It's ACE !

IssueNovember 2007
Feature by Sarah Young

PN: Tell us some background about ACE.

M: ACE dates back to the council-funded Edinburgh Unemployed Workers' Centre in the 1980s. The Centre had been prominent in the movement for non-payment of the poll tax and other sorts of direct action.

In 1992 the council cut off all funding. So the Centre users took it over and ran it collectively.

In summer 1994, the council issued an eviction notice and then we occupied the building 24 hours a day until 5am, 1 December, when police and sheriff officers sledgehammered their way in the door.

Resisting the eviction

But we had an emergency phone tree and people turned up to resist the eviction. Police reinforcements were brought in from all around the Lothians. It took them hours to finally evict the building, and 23 of us were arrested.

But the group stayed together without the building. It was a time of resistance to the Criminal Justice Bill and the Claimants Group was very active because it was when the Job Seekers Allowance was being introduced. There were a lot of occupations at Job Centres and so on.

Then, early in 1997, we found this building and we have been here ever since.

For years the premises have been pretty run-down, but someone generously gave us a donation, and we completely renovated ACE.

Leith Wholefoods sells good organic food here at reasonable prices, that's brought a lot of new people in.

Another new thing, now we have facilities to show films, and soon we're starting screen-printing.

PN: What social and political movements is ACE a part of now?

M: There are women's collectives, for example the Women's Health Workshops. The recent forum event on “Queer History” was really successful.

Edinburgh Claimants have held advice sessions here ever since 1997. People can drop in for support and solidarity over benefits and debt problems.

Twinned with Zapatistas

Then there is the Chiapas Solidarity Group which is twinned with Zapatista villages in Mexico. Some folk are really involved in the struggle over climate change and a group went down to the Climate Camp at Heathrow this summer.

ACE is about people organising to take control over their own lives. Just about all of us see it as something that is revolutionary. The issues can be joined up together - peoples' needs can only be met by revolutionary change from the bottom.

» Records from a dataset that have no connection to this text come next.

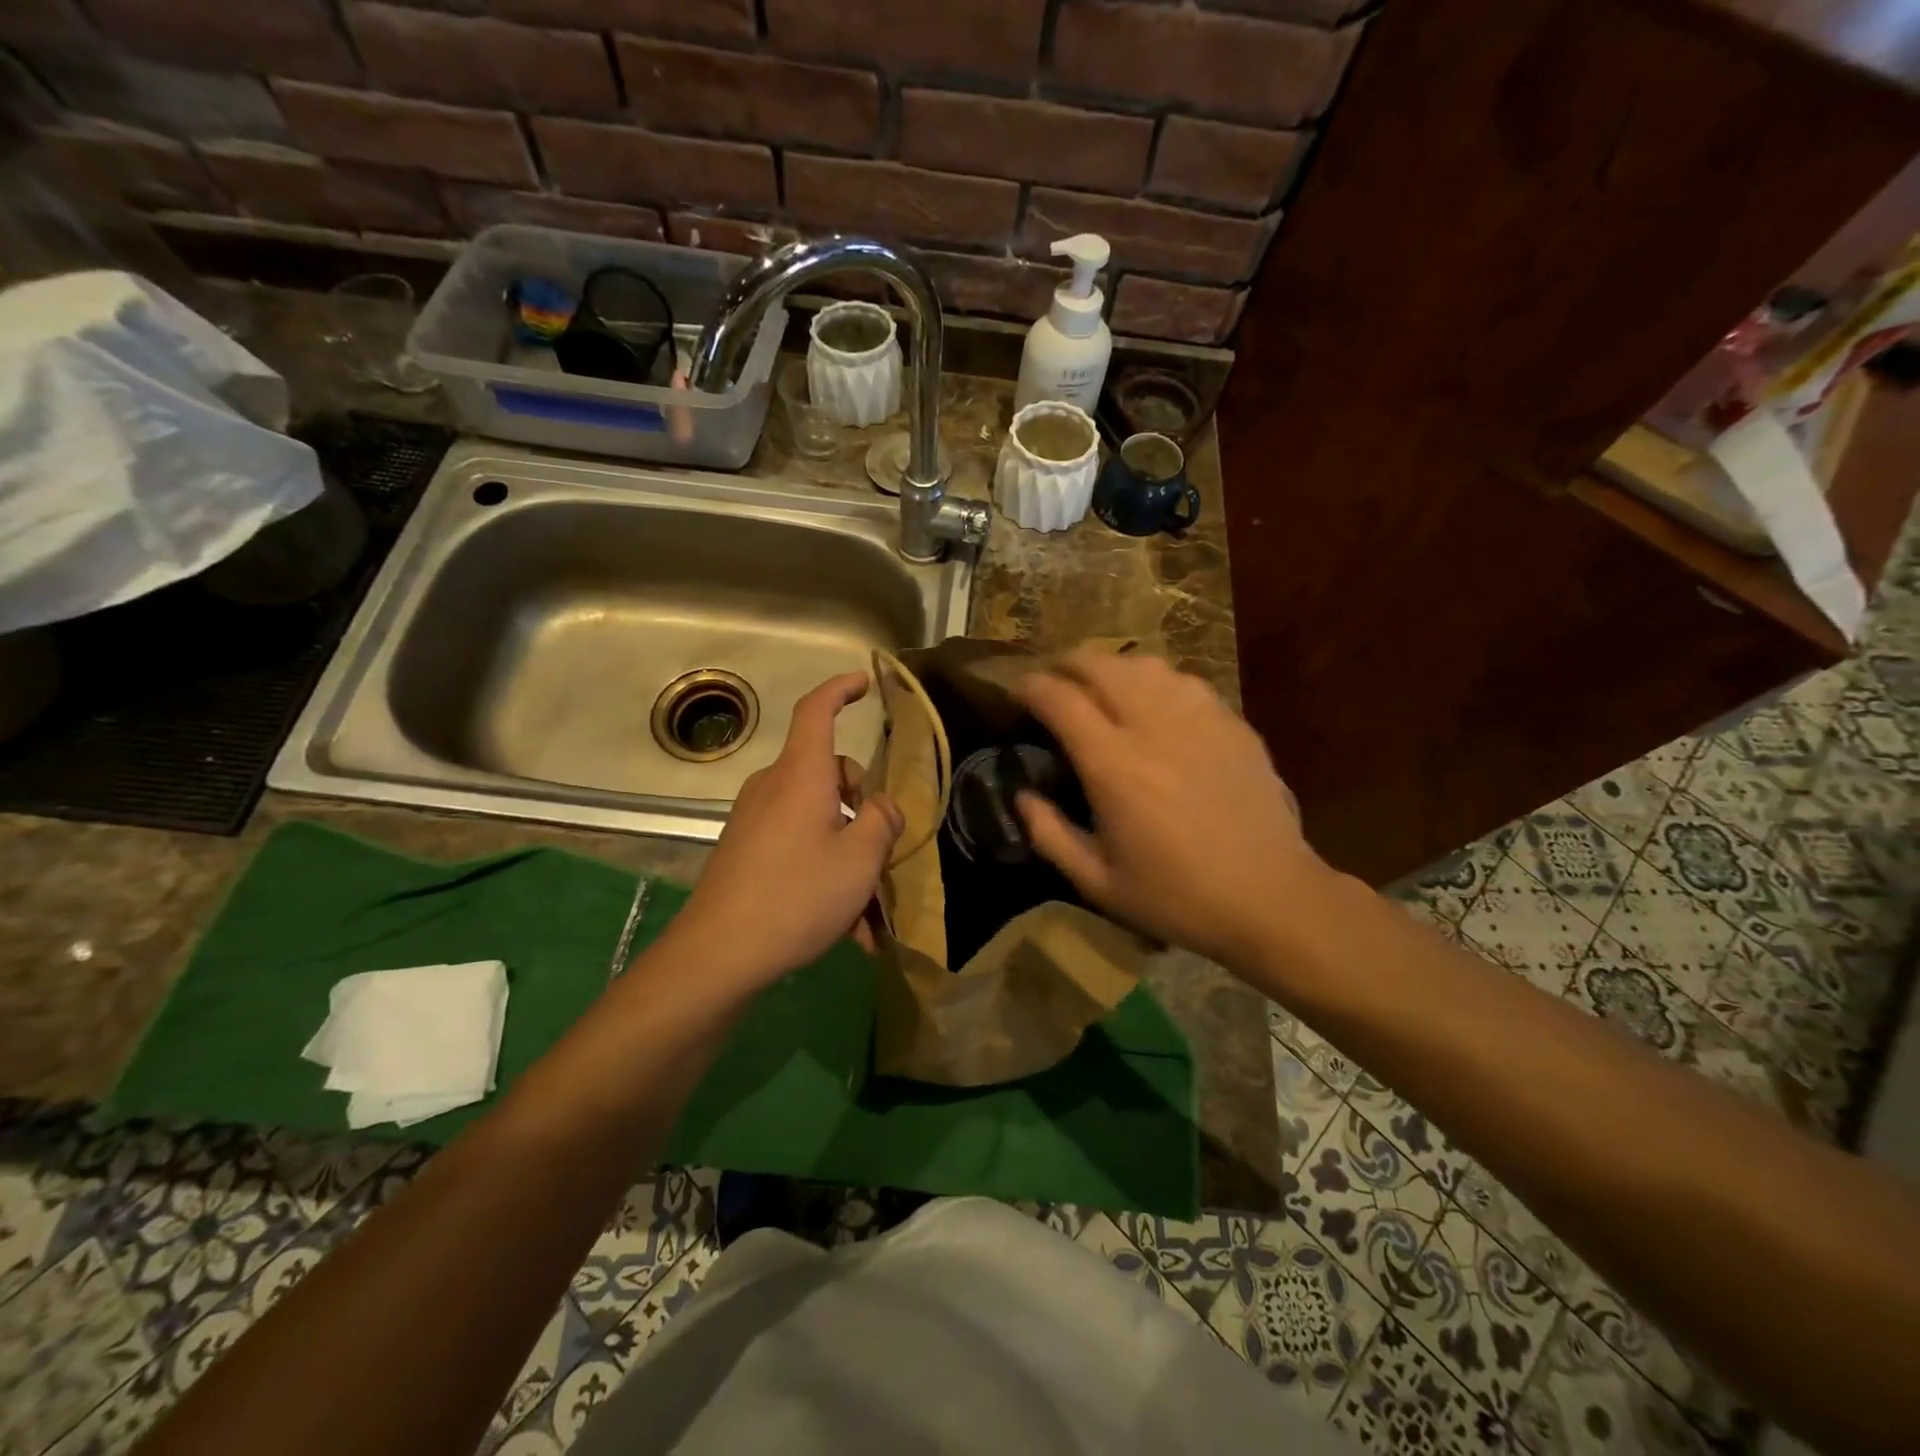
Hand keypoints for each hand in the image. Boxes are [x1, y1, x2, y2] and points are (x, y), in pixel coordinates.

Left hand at [672, 673, 901, 986]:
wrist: (717, 954)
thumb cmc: (797, 895)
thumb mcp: (860, 860)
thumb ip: (882, 822)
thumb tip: (882, 807)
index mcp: (801, 775)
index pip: (817, 710)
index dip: (840, 689)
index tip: (863, 682)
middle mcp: (774, 787)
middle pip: (829, 773)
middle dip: (862, 805)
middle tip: (883, 854)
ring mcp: (755, 819)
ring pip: (817, 817)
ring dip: (847, 852)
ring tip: (867, 912)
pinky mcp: (745, 849)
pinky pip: (797, 845)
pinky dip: (824, 871)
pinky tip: (843, 928)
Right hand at [1013, 651, 1327, 970]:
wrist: (1270, 898)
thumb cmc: (1177, 896)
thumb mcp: (1098, 882)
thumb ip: (1049, 834)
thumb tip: (1022, 795)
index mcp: (1114, 765)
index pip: (1060, 699)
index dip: (1030, 687)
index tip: (1017, 693)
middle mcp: (1153, 726)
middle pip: (1099, 664)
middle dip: (1065, 663)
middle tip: (1052, 681)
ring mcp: (1199, 717)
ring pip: (1143, 664)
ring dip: (1110, 668)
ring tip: (1099, 687)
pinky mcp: (1232, 722)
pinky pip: (1183, 680)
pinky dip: (1154, 681)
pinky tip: (1153, 703)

PN: What direction is ACE taking?

M: We are trying to broaden the claimants-work by starting a Solidarity Network where anybody that's up against the authorities can get direct practical solidarity, whether it's about housing, work, benefits, debt or whatever.

Often we are able to sort things out by pressurising the benefits manager or the electricity company or whatever, but sometimes they just dig their heels in.

Solidarity Network

The Network would contact people so they could turn up - say at the benefits office or workplace - stage some kind of direct action and basically not budge until the thing is sorted out.

Networks like this are already working well in Ontario and in Paris.

One of the folk in ACE was very involved in the opposition to the privatising of social housing in Edinburgh.

Against all the odds, council tenants voted to reject the privatisation that the council had spent millions on pushing. But there is a real need for a movement over more social housing.

PN: What are the other issues just now?

M: This year Edinburgh Council published a huge list of cutbacks. They wanted to close down over 20 schools, nurseries and community centres.

This was met by complete outrage and the main closure program was stopped, but they are still pressing ahead with cutbacks, so that is the sort of thing that we hope to link up with local people over.

PN: How are people going to start reconnecting with politics?

M: I think in the end it has got to come out of people's everyday lives.

A lot of people don't have a fixed long-term workplace any more, so there needs to be a way of organising that reflects the fact that people are in a more precarious position, moving in and out of work and maybe also moving about a bit, so this is where the idea of the Solidarity Network comes in.

We also have to realise that when struggles break out, the people who are directly involved in them, whether they consider themselves to be revolutionaries or not, are often practically in advance of what long-term activists would have thought possible.